What you will do: Please repeat the data starting with the line containing "Wrap output in" and going on through the end of the data, swapping "attached" for "provided" and changing nothing else.

— START OF Listed records —

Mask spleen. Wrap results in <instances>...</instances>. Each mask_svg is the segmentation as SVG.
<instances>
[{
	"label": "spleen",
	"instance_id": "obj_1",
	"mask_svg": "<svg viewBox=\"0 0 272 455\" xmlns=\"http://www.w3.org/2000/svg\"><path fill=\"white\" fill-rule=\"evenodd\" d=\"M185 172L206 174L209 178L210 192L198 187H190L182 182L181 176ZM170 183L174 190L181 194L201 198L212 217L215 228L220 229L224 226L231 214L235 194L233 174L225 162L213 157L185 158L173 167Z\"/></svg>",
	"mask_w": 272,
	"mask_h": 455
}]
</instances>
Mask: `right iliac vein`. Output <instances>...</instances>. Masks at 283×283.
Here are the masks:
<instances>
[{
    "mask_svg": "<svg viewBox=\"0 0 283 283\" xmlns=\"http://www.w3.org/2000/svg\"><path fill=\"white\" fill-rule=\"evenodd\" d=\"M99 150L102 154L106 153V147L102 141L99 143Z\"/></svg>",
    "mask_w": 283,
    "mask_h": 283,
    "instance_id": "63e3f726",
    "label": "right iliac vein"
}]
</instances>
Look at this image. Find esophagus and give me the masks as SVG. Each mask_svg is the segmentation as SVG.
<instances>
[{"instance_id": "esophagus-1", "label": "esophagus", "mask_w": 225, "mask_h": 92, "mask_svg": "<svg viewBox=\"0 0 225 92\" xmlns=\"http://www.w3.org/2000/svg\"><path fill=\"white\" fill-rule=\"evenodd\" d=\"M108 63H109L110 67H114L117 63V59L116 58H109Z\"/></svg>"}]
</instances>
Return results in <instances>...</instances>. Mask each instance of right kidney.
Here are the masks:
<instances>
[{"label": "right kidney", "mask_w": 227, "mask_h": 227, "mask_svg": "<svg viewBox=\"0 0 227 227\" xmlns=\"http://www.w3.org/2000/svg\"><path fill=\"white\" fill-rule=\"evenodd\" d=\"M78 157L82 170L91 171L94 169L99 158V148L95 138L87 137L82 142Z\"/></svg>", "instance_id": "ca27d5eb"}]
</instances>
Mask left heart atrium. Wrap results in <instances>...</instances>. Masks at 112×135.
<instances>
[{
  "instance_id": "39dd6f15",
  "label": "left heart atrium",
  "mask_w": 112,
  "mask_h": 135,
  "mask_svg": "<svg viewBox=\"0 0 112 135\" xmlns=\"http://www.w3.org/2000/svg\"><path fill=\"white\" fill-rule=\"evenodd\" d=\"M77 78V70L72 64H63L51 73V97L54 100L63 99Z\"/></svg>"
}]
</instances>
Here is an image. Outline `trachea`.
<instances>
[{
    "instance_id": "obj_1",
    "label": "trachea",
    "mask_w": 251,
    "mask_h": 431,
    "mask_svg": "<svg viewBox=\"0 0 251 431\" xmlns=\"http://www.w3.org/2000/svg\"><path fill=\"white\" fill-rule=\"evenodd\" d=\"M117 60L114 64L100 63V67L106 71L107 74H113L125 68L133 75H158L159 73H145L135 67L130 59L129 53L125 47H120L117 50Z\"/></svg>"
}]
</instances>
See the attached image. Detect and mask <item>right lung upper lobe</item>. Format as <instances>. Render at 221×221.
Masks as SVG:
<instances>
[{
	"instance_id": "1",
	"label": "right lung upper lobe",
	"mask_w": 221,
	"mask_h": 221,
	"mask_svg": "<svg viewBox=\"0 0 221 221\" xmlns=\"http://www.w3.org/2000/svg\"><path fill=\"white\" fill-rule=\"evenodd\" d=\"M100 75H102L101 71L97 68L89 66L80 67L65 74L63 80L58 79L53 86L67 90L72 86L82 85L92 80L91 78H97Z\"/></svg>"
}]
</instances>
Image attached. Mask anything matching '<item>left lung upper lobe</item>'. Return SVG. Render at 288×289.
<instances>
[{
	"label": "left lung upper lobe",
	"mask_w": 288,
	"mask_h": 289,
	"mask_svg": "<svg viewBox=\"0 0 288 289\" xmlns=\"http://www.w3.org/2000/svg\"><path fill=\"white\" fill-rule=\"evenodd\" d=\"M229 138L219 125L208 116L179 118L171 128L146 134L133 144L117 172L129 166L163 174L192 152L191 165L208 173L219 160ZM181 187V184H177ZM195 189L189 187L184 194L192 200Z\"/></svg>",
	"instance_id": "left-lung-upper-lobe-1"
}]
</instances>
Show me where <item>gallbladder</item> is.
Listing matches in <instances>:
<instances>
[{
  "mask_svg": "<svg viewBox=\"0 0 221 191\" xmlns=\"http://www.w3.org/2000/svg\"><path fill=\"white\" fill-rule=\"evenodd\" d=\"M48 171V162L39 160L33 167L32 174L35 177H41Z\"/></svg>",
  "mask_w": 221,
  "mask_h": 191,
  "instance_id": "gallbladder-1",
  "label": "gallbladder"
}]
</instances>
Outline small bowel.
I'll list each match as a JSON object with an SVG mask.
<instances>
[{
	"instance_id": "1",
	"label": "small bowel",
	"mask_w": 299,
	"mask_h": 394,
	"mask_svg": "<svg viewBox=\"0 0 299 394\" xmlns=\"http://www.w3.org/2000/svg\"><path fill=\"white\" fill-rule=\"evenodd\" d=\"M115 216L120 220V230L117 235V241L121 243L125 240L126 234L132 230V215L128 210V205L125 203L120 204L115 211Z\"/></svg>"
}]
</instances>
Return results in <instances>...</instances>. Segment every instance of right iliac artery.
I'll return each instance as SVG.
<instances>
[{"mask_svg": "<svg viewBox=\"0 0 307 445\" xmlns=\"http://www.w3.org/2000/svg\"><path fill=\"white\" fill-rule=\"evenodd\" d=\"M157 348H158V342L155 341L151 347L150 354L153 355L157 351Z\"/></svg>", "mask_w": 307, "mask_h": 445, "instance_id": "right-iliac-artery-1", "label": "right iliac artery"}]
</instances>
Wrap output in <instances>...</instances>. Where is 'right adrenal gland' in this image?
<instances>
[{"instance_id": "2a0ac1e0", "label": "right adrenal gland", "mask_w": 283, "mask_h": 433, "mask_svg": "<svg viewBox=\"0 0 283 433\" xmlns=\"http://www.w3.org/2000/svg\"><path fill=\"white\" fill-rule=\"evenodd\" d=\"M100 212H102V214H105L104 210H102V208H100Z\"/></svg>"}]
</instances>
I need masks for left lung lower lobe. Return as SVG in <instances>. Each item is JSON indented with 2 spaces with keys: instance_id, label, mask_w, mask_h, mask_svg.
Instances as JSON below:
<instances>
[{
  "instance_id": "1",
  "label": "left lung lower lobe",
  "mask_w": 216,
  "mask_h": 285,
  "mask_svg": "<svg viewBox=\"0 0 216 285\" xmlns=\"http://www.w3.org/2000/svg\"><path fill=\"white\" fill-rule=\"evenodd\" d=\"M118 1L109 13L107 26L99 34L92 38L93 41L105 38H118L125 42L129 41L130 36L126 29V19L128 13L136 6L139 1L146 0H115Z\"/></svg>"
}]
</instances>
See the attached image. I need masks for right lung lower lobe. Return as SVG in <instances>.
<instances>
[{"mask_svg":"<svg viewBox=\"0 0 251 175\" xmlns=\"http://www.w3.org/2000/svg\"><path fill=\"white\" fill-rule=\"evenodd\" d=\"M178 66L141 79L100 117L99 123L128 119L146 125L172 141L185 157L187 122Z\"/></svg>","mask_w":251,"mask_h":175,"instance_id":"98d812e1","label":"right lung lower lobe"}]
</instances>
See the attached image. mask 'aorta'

— END OF Listed records —

Result:
Wrap output in <instances>...</instances>. Where is 'right adrenal gland' in this image?
<instances>
[{"instance_id": "2a0ac1e0", "label": "right adrenal gland", "mask_w": 283, "mask_h": 433, "mask_svg": "<svg viewBox=\"0 0 283 433\" xmlns=\"http://www.w3.org/2000/svg\"><path fill=\"white\" fill-rule=\"evenodd\" d=\"M100 212H102V214H105L104 210H102V208H100Z\"/></svg>"}]
</instances>
I need masks for left lung lower lobe. Return as SVG in <instances>. Each item is JSON indented with 2 spaces with keys: instance_id, label, mask_w, mask_h, mask_svg.
Instances as JSON below:
<instances>
[{
  "instance_id": "1",
  "label": "left lung lower lobe",
  "mask_w": 216,
  "mask_h": 285,
  "mask_svg": "<svg viewBox=\"0 0 216 285\" xmlns=\"http://www.w3.org/2000/svg\"><path fill=\"white\" fill-rule=\"evenodd\" d=\"M118 1L109 13L107 26L99 34L92 38L93 41L105 38H118L125 42L129 41L130 36L126 29V19L128 13L136 6L139 1L146 0H115Z\"/></svg>"
}]
</instances>
See the provided image. I need masks for right lung lower lobe. Return as SVG in <instances>.
<instances>
[{"mask_svg":"<svg viewBox=\"0 0 251 175\" xmlns=\"http://www.w3.org/2000/svg\"><path fill=\"white\" fill-rule=\"evenodd\" d=\"M178 66L141 79L100 117L99 123L128 119L146 125L172 141L185 157L187 122Z\"/></svg>","mask_w":251,"mask_h":175,"instance_id":"98d812e1","label":"right lung lower lobe"}]
</instances>
See the provided image. mask 'aorta'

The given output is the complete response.